EXERCISE BRIEF
The line containing "For every layout" marks the start. Restate it and every following line through the end of the records exactly, and nothing else, leaving out the pictures.

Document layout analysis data
= = = = = = =
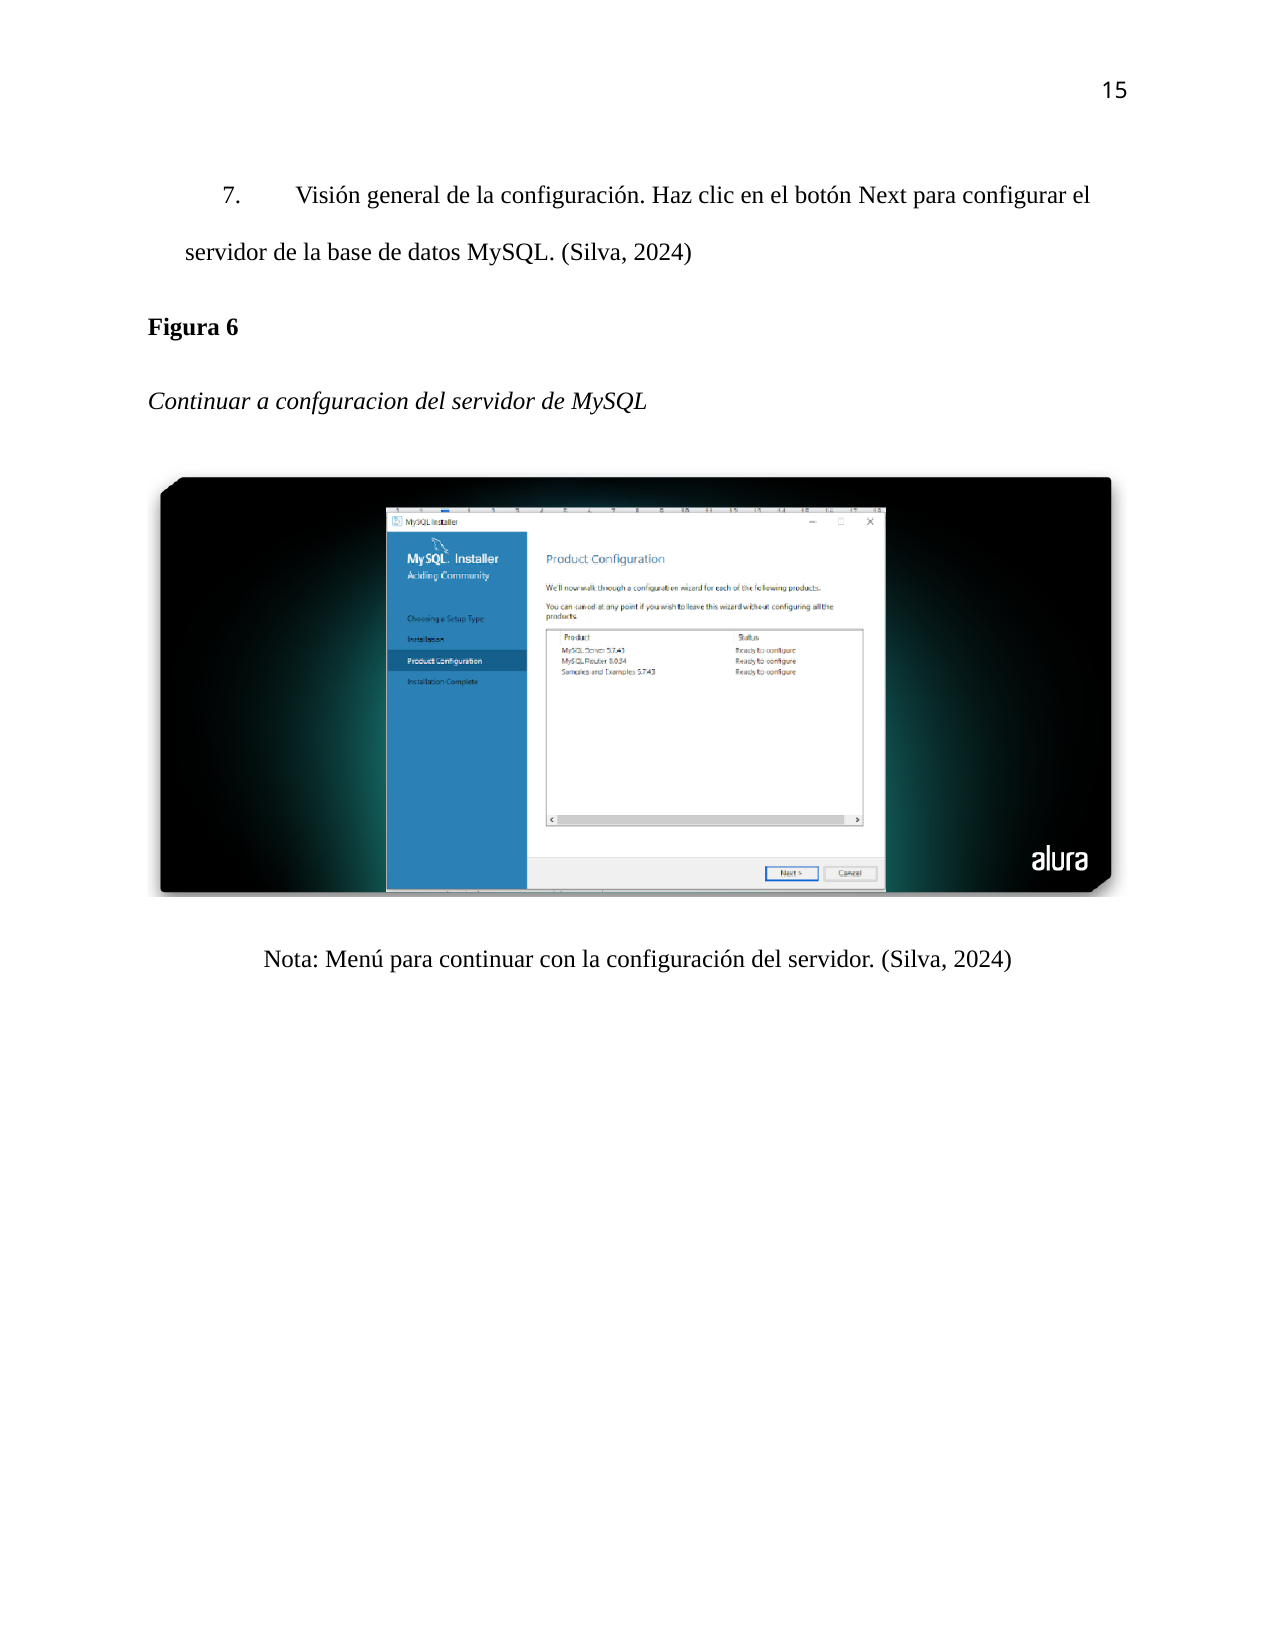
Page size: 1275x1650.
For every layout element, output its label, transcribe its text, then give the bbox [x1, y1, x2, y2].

list Visión general de la configuración. Haz clic en el botón Next para configurar el servidor de la base de datos MySQL. [185, 180, 1127, 266]
text Nota: Menú para continuar con la configuración del servidor. [148, 944, 1127, 973]
text Continuar a confguracion del servidor de MySQL [148, 386, 1127, 414]
text Figura 6 [148, 312, 1127, 340]
picture [147, 460, 1128, 897]
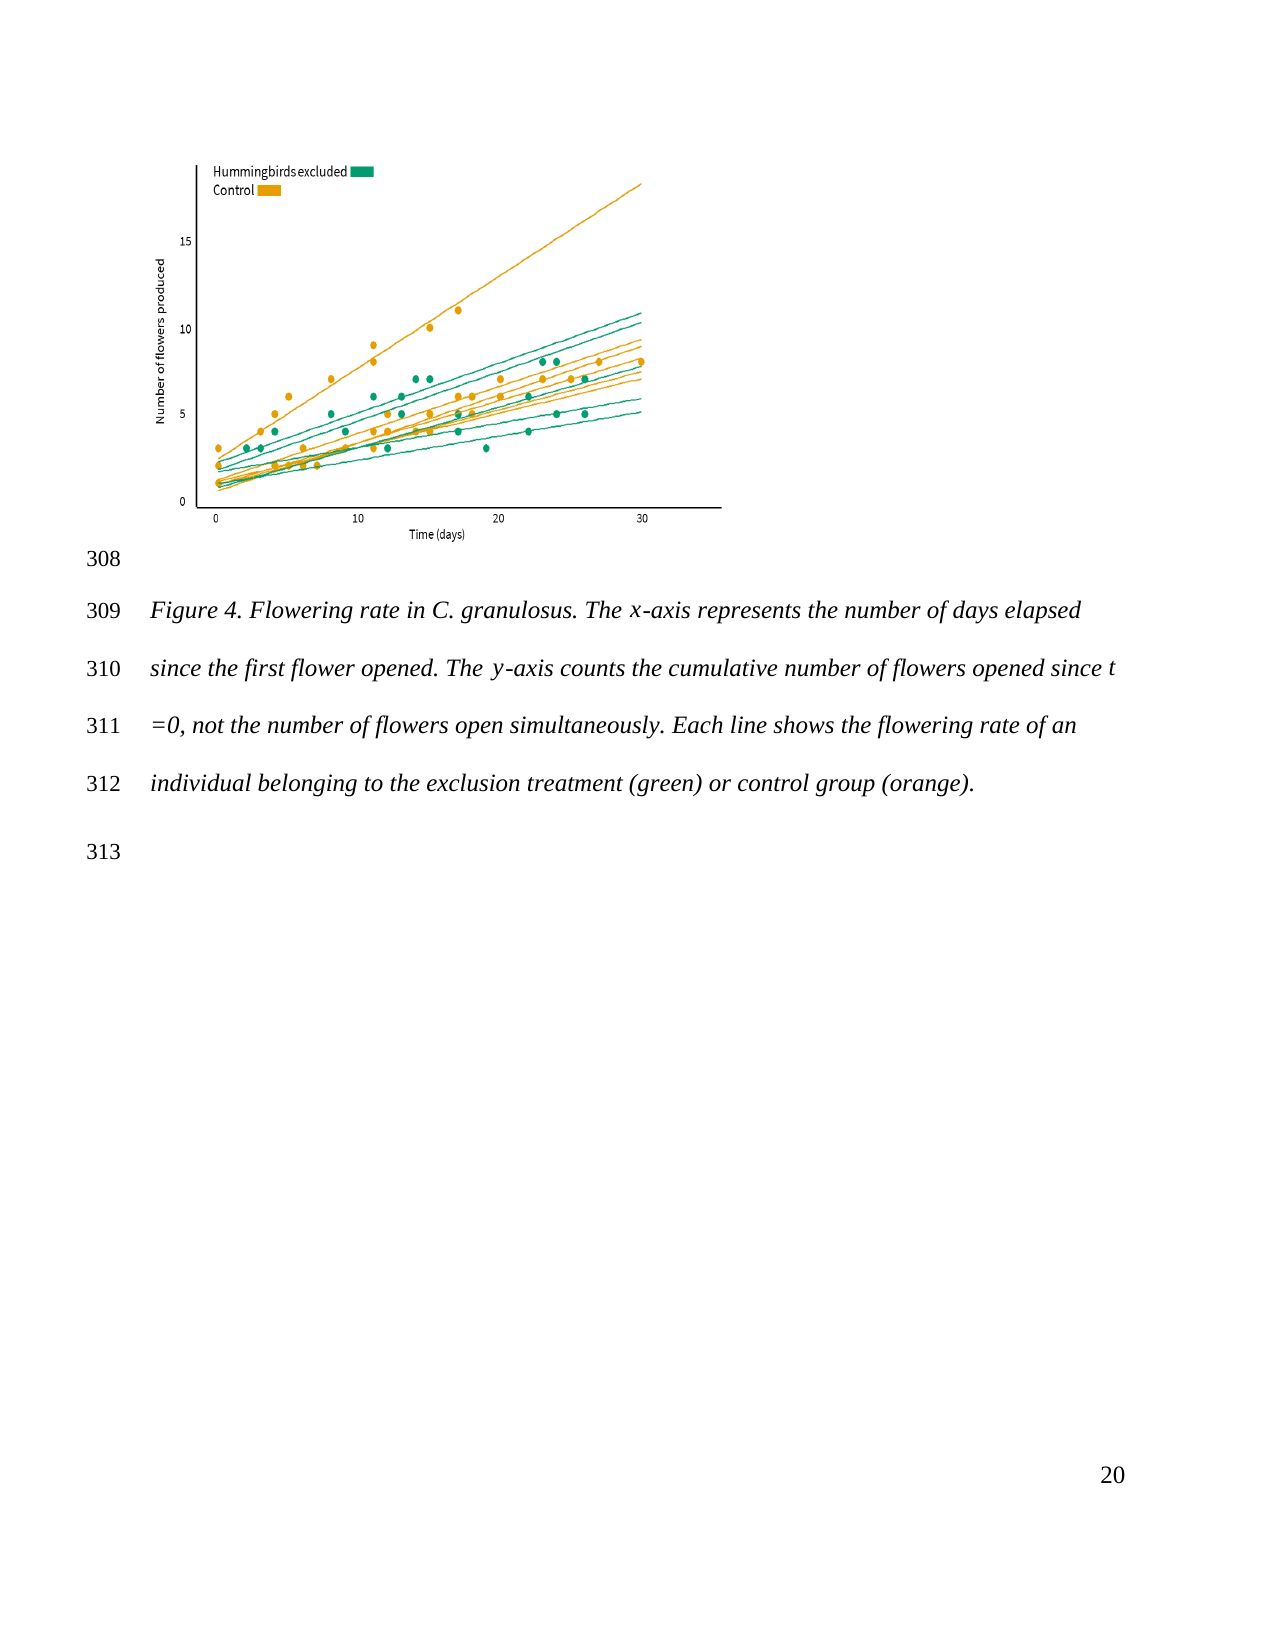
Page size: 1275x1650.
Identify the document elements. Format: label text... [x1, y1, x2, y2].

picture [150, 150, 775, 567]
text Figure 4. Flowering rate in C. granulosus. The -axis represents the number of days elapsed since the first flower opened. The -axis counts the cumulative number of flowers opened since =0, not the number of flowers open simultaneously. Each line shows the flowering rate of an individual belonging to the exclusion treatment (green) or control group (orange). [150, 595, 1125, 797]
= = = = = = =
REPLY TO THE TASK
For every layout element, output its label, transcribe its text, then give the bbox [x1, y1, x2, y2].

list Visión general de la configuración. Haz clic en el botón Next para configurar el servidor de la base de datos MySQL. [185, 180, 1127, 266]
text Nota: Menú para continuar con la configuración del servidor. [148, 944, 1127, 973]
text Continuar a confguracion del servidor de MySQL [148, 386, 1127, 414]
text Figura 6 [148, 312, 1127, 340]
picture [147, 460, 1128, 897]
Page size: 1275x1650.
Identify the document elements. Format: label text... [x1, y1, x2, y2].

picture [150, 150, 775, 567]
text Figure 4. Flowering rate in C. granulosus. The -axis represents the number of days elapsed since the first flower opened. The -axis counts the cumulative number of flowers opened since =0, not the number of flowers open simultaneously. Each line shows the flowering rate of an individual belonging to the exclusion treatment (green) or control group (orange). [150, 595, 1125, 797]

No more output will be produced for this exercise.